In Zurich opening night film Get On Up, US director Tate Taylor tells the story of legendary showman James Brown.

Get On Up Chadwick Boseman Tate Taylor

Chadwick Boseman plays the influential musician and is in Zurich with Taylor. As a director and screenwriter, Taylor is best known for his 2011 Oscar-winner The Help.

How did you come to direct Get On Up?

After The Help, I had a tough time finding what I wanted to do next. I love character with tons of story, spectacle and history, and that was really hard to find. I had a meeting scheduled with [producer] Brian Grazer and while I was in the lobby, one of their associates said: “We just got a James Brown script.”

I thought it would be an awful and formulaic that didn’t do Mr Brown justice.  I was on a flight when I started reading it and, somewhere over Vegas, looked at my producing partner and said: “Oh fuck, I wanna direct this.” Within two days I met with [producer] Mick Jagger and I was the director.

What was important to you about telling this story?

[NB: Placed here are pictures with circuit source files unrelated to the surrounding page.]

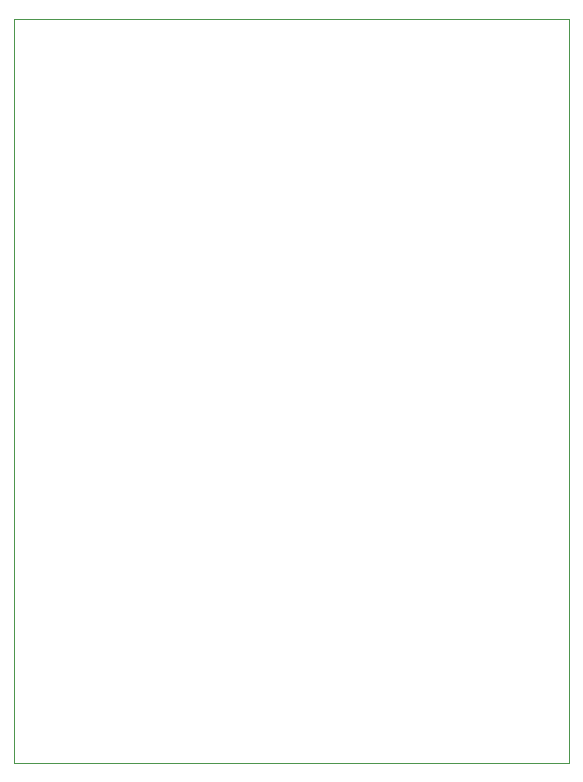
<source format=gbr>
%TF.GenerationSoftware,KiCad,Pcbnew,9.0.2*%
%TF.CreationDate,2025-06-04T00:58:58-04:00*%
%TF.ProjectId,placapcbbalanza,706c6163-6170-4636-9262-616c616e7a61,rev?*%
%TF.SameCoordinates,Original*%
%TF.FileFunction,Profile,NP*%
%FSLAX46Y46*%
G04 Gerber Fmt 4.6, Leading zero omitted, Abs format (unit mm)*
G04 Created by KiCad (PCBNEW 9.0.2) date 2025-06-04 00:58:58*
%MOMM*%
%LPD*%
G01*
G04 APERTURE LIST*
%TA.AperFunction,Profile*%
%ADD10C,0.050000*%
%TD*%
G04 APERTURE END LIST*
D10*
X17000000Y-76000000D02*
X64000000Y-76000000D01*
X17000000Y-13000000D02*
X17000000Y-76000000D01*
X17000000Y-13000000D02*
X64000000Y-13000000D01*
X64000000Y-13000000D02*
X64000000Y-76000000D01*
M02*

</source>
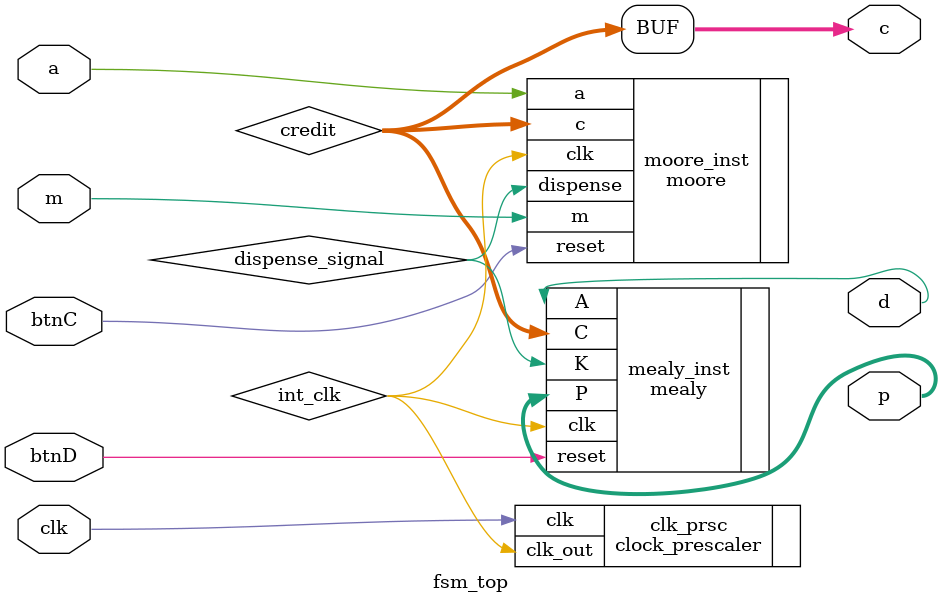
<source format=sv>
module fsm_top(
    input logic clk,
    input logic m, a,
    input logic btnC, btnD,
    output logic d,                  // Producto fue dispensado (desde Mealy)
    output logic [2:0] p,            // Código del producto (desde Mealy)
    output logic [2:0] c             // Crédito acumulado (desde Moore)
);

    logic int_clk;
    logic [2:0] credit;
    logic dispense_signal;

    // Prescaler de reloj
    clock_prescaler clk_prsc (
        .clk(clk),
        .clk_out(int_clk)
    );

    // FSM tipo Moore
    moore moore_inst (
        .clk(int_clk),
        .reset(btnC),
        .m(m),
        .a(a),
        .dispense(dispense_signal),
        .c(credit)
    );

    // FSM tipo Mealy
    mealy mealy_inst (
        .clk(int_clk),
        .reset(btnD),
        .C(credit),
        .K(dispense_signal),
        .A(d),
        .P(p)
    );

    // Mostrar crédito acumulado
    assign c = credit;

endmodule

</source>
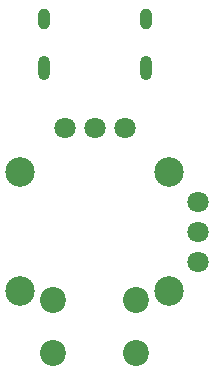
<source format=gbr>
%TF.GenerationSoftware,KiCad,Pcbnew,(6.0.8)*%
%TF.CreationDate,2022-10-07T15:24:08+02:00*%
%TF.ProjectId,bobbycar-emergency-hardware,626f6262-7963-4617-922d-656d65726765,rev?*%
%TF.SameCoordinates,Original*%
%TF.FileFunction,Paste,Bot*%
%TF.FilePolarity,Positive*%
%FSLAX46Y46*%
G04 Gerber Fmt 4.6, Leading zero omitted, Abs format (unit mm)*
G04 Created by KiCad (PCBNEW (6.0.8)) date 2022-10-07 15:24:08*
%MOMM*%
%LPD*%
G01*
G04 APERTURE LIST*
%ADD10O,1.000000X1.800000*%
%ADD11O,1.000000X2.100000*%
%ADD12C,1.800000*%
%ADD13C,2.500000*%
%ADD14C,2.200000*%
G04 APERTURE END LIST*
D10*
%TO.C,USBC1*%
X5680000Y88670000D03*
X14320000Y88670000D03*
D11*
X5680000Y84490000D03*
X14320000Y84490000D03*
%TD*%
D12*
%TO.C,SW1*%
X18710000Y68132000D03*
X18710000Y70672000D03*
X18710000Y73212000D03*
X12520000Y79402000D03*
X9980000Y79402000D03*
X7440000Y79402000D03*
D13*
X3650000Y75672000D03*
X3650000Y65672000D03*
X16300000Y65672000D03*
X16300000Y75672000D03*
D14*
X6460000Y64882000D03*
X13460000Y64882000D03*
X6460000Y60382000D03*
X13460000Y60382000D03*
%TD*%
M02*

</source>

I wanted it to be a psychological piece about who this man was and what was going on in his brain. He wasn’t a man who wanted to be rich and famous. He was a man who was afraid of going backwards and being irrelevant. That’s when I had the idea to break the fourth wall and I thought if anyone could figure out how to come back from the dead and infiltrate their own movie, it would be James Brown.

How much input did Mick Jagger have?

What he did for me that was most helpful as a director was the time he spent with Chad, just listening to music. Chad’s not a musical performer so Mick explained the psychology of the performer and his relationship with the audience and how he conducts the band and his audience. It was really helpful to give Chad a sense of ease and authenticity.

You came to the Zurich Film Festival in 2011 with The Help. How does it feel to be returning with the Opening Film?

It feels fantastic because part of my lengthy deliberation on what I would do next  was to show that I wasn’t a flash in the pan. It’s very validating to have made my second film opening such a prestigious festival. It makes me feel like I’m on the right path.